Reconhecendo que deve haver muitos casos em que as medicações sejam pertinentes, a psicanalista e mestre em saúde da criança e do adolescente pela Faculdade de Medicina da Universidade Federal de Minas Gerais (UFMG) Silvia Grebler Myssior, que trabalha há 30 anos com consultório, diz que os casos que necessitam de remédios são raros. “De todas as crianças medicadas que vieram me procurar nenhuma precisava estar tomando as drogas.” Em 2008, em parceria com a psicanalista e membro da Escola de Psicanálise dos Fóruns do Campo Lacaniano em BH, Zilda Machado, Silvia fez uma pesquisa sobre o assunto no mundo e concluiu, a partir de discussões pelo planeta, que há determinadas síndromes criadas pelos laboratórios apenas com fins econômicos. “A cada momento, surgem novos procedimentos com a finalidade de ministrar medicação psicotrópica a crianças de todas as idades.

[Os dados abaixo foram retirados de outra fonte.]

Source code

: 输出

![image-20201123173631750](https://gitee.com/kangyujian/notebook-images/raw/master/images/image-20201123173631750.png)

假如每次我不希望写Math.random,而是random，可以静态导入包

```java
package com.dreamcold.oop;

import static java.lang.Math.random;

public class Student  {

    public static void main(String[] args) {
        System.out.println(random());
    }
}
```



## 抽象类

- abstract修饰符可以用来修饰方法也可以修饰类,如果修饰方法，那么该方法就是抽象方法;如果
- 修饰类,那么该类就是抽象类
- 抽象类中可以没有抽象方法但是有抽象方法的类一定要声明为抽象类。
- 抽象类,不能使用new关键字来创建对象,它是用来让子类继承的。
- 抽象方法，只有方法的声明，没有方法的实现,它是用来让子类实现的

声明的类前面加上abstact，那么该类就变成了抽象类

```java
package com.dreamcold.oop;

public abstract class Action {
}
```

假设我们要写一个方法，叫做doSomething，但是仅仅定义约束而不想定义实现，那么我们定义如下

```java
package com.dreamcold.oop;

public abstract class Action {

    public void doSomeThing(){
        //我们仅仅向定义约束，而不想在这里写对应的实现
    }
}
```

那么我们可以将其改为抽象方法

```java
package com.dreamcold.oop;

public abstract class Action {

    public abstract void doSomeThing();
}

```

Medicadas, elas não têm chance de serem ouvidas em seus sintomas e esse é um assunto que preocupa os psicanalistas, já que é preciso trabalhar a causa dos sintomas, e não os efeitos”, comenta.

No artigo das especialistas, elas afirmam que muitos pais têm buscado no saber médico formas de controlar o filho, de educá-lo, adequá-lo ao esperado pela sociedade. “Em 2004, a Sociedade Americana de Pediatria organizou um estudo sobre o índice de possibilidade de atos impulsivos e suicídios em crianças e adolescentes. Em inúmeros trabalhos se afirma que o cloridrato de metilfenidato não deve ser usado em crianças depressivas ou psicóticas, pois sua administração exacerba comportamentos perturbados”, cita o estudo das psicanalistas. E Silvia conclui: “Mais do que hiperativas, as crianças estão hipermedicadas.”

PERSONAGEM DA NOTÍCIA
. Hélio magri filho
. Psicólogo, de 42 anos
“Isso me custou vários casamentos”
Diagnosticado com TDAH e dislexia aos 42 anos, depois de sofrer com a falta de indicação de tratamento durante toda a vida, tendo reflexos desde a idade escolar até em seus relacionamentos conjugais na fase adulta, o psicólogo Hélio Magri Filho, conta que a vida de quem tem o transtorno é difícil. “Isso me custou vários casamentos. Fui chamado de burro por muitos. Cheguei a tomar Ritalina e, sinceramente, acho sem graça ficar focado em uma coisa só. Então parei. Faço terapias, exercícios físicos e ioga para tentar me concentrar. Mesmo assim é difícil. Mas uso uma série de estratégias para isso”, relata Hélio, que hoje é professor de pós-graduação em neurociência e psicanálise aplicada em educação da Faculdade São Camilo, em Belo Horizonte, dá palestras sobre o assunto e escreveu o livro Sou disléxico... E daí?, contando sua vida com os diagnósticos de dislexia, TDAH, discalculia e Síndrome de Irlen, todos transtornos mentais.

QUESTIONÁRIO
O estudo foi feito por psiquiatras e neurologistas da Universidade de São Paulo, Unicamp, do Instituto Glia de Pesquisa em Neurociência e do Albert Einstein College of Medicine e contou com questionários completos de 5.961 pais de crianças e jovens, de 4 a 18 anos, em 87 cidades e 18 estados brasileiros, incluindo Minas Gerais. Os autores aplicaram questionários em pais e professores para identificar a ocorrência do transtorno, tendo como base os critérios do DSM-4 (manual americano de diagnóstico em psiquiatria).